Aviles' tenure in Toronto comes to an end after just two weeks. He was originally acquired from Boston in October as compensation when manager John Farrell signed a multiyear contract with the Red Sox.
The veteran infielder never appeared to have much of a future in Toronto and always was intended to be used as trade bait. Rookie Adeiny Hechavarria gives the Blue Jays a potential starter at second base while the club looks for upgrades, and Aviles would have been forced into a reserve role.
Aviles hit .250 with 13 homers and 60 RBIs in 136 games with the Red Sox last season. He has the ability to play three infield positions, but the veteran struggled getting on base, as evidenced by last year's .282 OBP.
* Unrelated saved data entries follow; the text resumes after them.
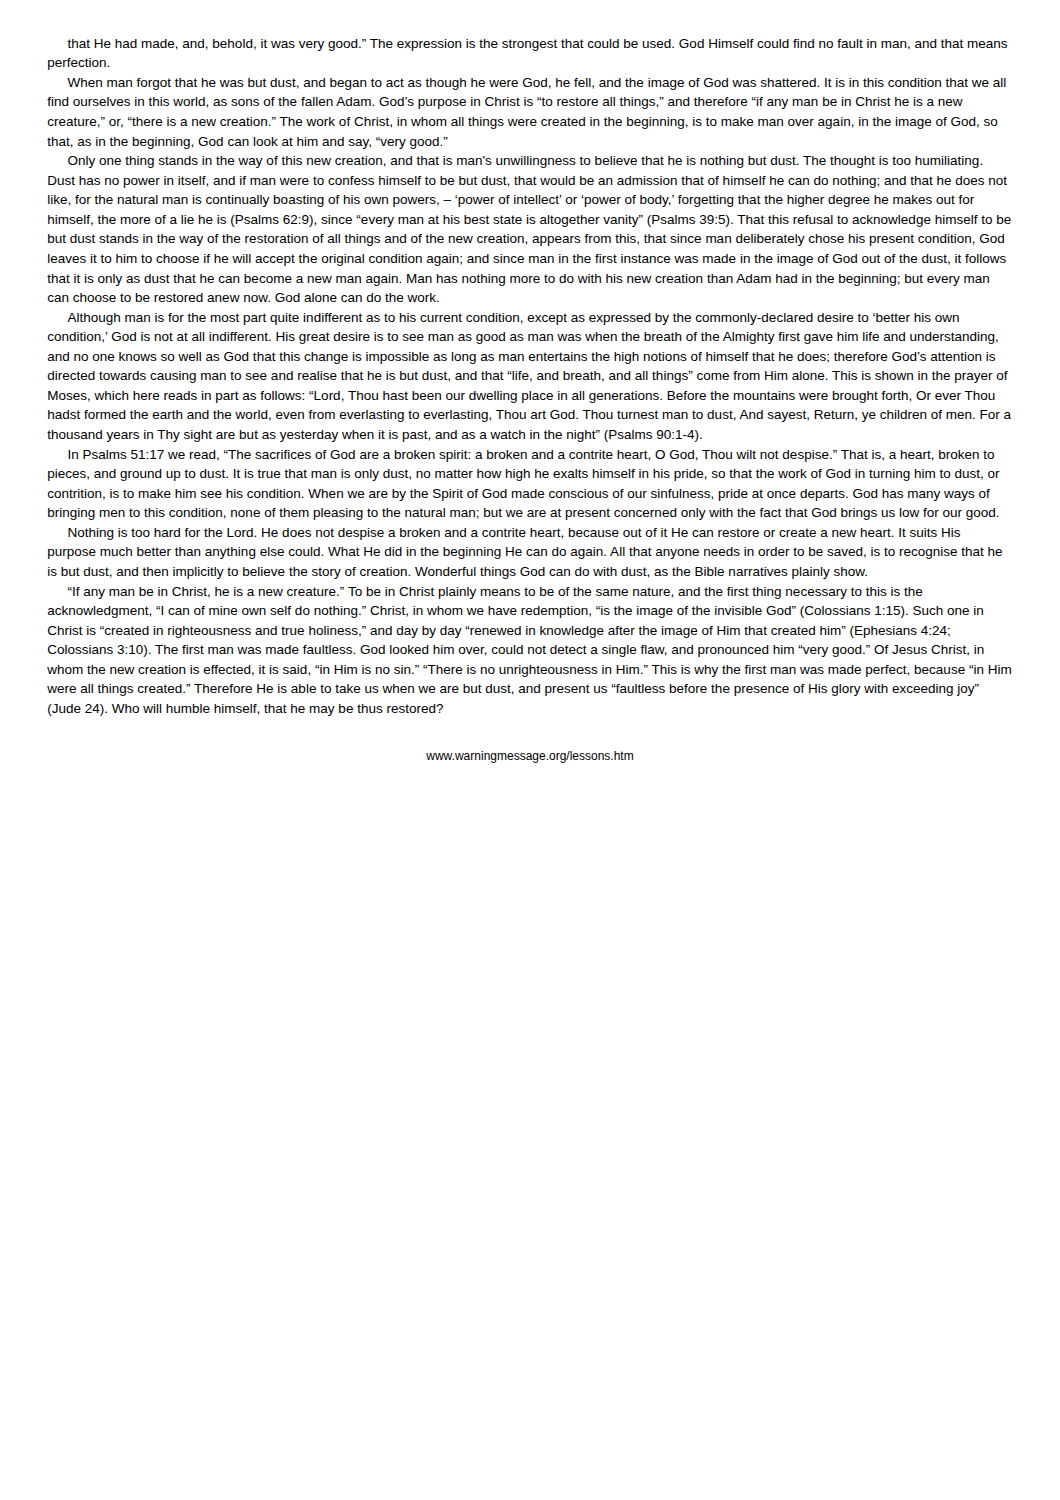that He had made, and, behold, it was very good.” The expression is the strongest that could be used. God Himself could find no fault in man, and that means perfection.
When man forgot that he was but dust, and began to act as though he were God, he fell, and the image of God was shattered. It is in this condition that we all find ourselves in this world, as sons of the fallen Adam. God’s purpose in Christ is “to restore all things,” and therefore “if any man be in Christ he is a new creature,” or, “there is a new creation.” The work of Christ, in whom all things were created in the beginning, is to make man over again, in the image of God, so that, as in the beginning, God can look at him and say, “very good.”
Only one thing stands in the way of this new creation, and that is man's unwillingness to believe that he is nothing but dust. The thought is too humiliating. Dust has no power in itself, and if man were to confess himself to be but dust, that would be an admission that of himself he can do nothing; and that he does not like, for the natural man is continually boasting of his own powers, – ‘power of intellect’ or ‘power of body,’ forgetting that the higher degree he makes out for himself, the more of a lie he is (Psalms 62:9), since “every man at his best state is altogether vanity” (Psalms 39:5). That this refusal to acknowledge himself to be but dust stands in the way of the restoration of all things and of the new creation, appears from this, that since man deliberately chose his present condition, God leaves it to him to choose if he will accept the original condition again; and since man in the first instance was made in the image of God out of the dust, it follows that it is only as dust that he can become a new man again. Man has nothing more to do with his new creation than Adam had in the beginning; but every man can choose to be restored anew now. God alone can do the work.
Although man is for the most part quite indifferent as to his current condition, except as expressed by the commonly-declared desire to ‘better his own condition,’ God is not at all indifferent. His great desire is to see man as good as man was when the breath of the Almighty first gave him life and understanding, and no one knows so well as God that this change is impossible as long as man entertains the high notions of himself that he does; therefore God’s attention is directed towards causing man to see and realise that he is but dust, and that “life, and breath, and all things” come from Him alone. This is shown in the prayer of Moses, which here reads in part as follows: “Lord, Thou hast been our dwelling place in all generations. Before the mountains were brought forth, Or ever Thou hadst formed the earth and the world, even from everlasting to everlasting, Thou art God. Thou turnest man to dust, And sayest, Return, ye children of men. For a thousand years in Thy sight are but as yesterday when it is past, and as a watch in the night” (Psalms 90:1-4).
In Psalms 51:17 we read, “The sacrifices of God are a broken spirit: a broken and a contrite heart, O God, Thou wilt not despise.” That is, a heart, broken to pieces, and ground up to dust. It is true that man is only dust, no matter how high he exalts himself in his pride, so that the work of God in turning him to dust, or contrition, is to make him see his condition. When we are by the Spirit of God made conscious of our sinfulness, pride at once departs. God has many ways of bringing men to this condition, none of them pleasing to the natural man; but we are at present concerned only with the fact that God brings us low for our good.
Nothing is too hard for the Lord. He does not despise a broken and a contrite heart, because out of it He can restore or create a new heart. It suits His purpose much better than anything else could. What He did in the beginning He can do again. All that anyone needs in order to be saved, is to recognise that he is but dust, and then implicitly to believe the story of creation. Wonderful things God can do with dust, as the Bible narratives plainly show.
“If any man be in Christ, he is a new creature.” To be in Christ plainly means to be of the same nature, and the first thing necessary to this is the acknowledgment, “I can of mine own self do nothing.” Christ, in whom we have redemption, “is the image of the invisible God” (Colossians 1:15). Such one in Christ is “created in righteousness and true holiness,” and day by day “renewed in knowledge after the image of Him that created him” (Ephesians 4:24; Colossians 3:10). The first man was made faultless. God looked him over, could not detect a single flaw, and pronounced him “very good.” Of Jesus Christ, in whom the new creation is effected, it is said, “in Him is no sin.” “There is no unrighteousness in Him.” This is why the first man was made perfect, because “in Him were all things created.” Therefore He is able to take us when we are but dust, and present us “faultless before the presence of His glory with exceeding joy” (Jude 24). Who will humble himself, that he may be thus restored?
www.warningmessage.org/lessons.htm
Gomes is a versatile player that could have a role off the bench for years to come. He is a natural catcher but can easily handle first base, third and left field. Last season, the 25-year-old became the first player from Brazil to appear in a Major League game, and he eventually hit .204 with four homers in 43 games.
"He has played first base and he has played third base, but he's spent most of his career behind the plate," Antonetti said. "Toronto is an organization that is very deep, not only at the Major League level, but at the upper levels of the Minor Leagues, in catching. So Gomes did not have an opportunity to be a everyday catcher at every level. He had to earn his playing time and earn his at-bats, and he's done that."
Toronto likely will continue to build depth in the bullpen, but general manager Alex Anthopoulos is now working from an area of strength. Rogers joins fellow right-handers Casey Janssen, Brad Lincoln, Steve Delabar and Sergio Santos as potential fits next year.
Left-hander Darren Oliver, who is pondering retirement, provides additional options, as do southpaws Brett Cecil and Aaron Loup. It wasn't immediately clear how the acquisition of Rogers affects the status of Frasor or Lyon, but the club likely could still afford to bring on one more reliable right-handed arm.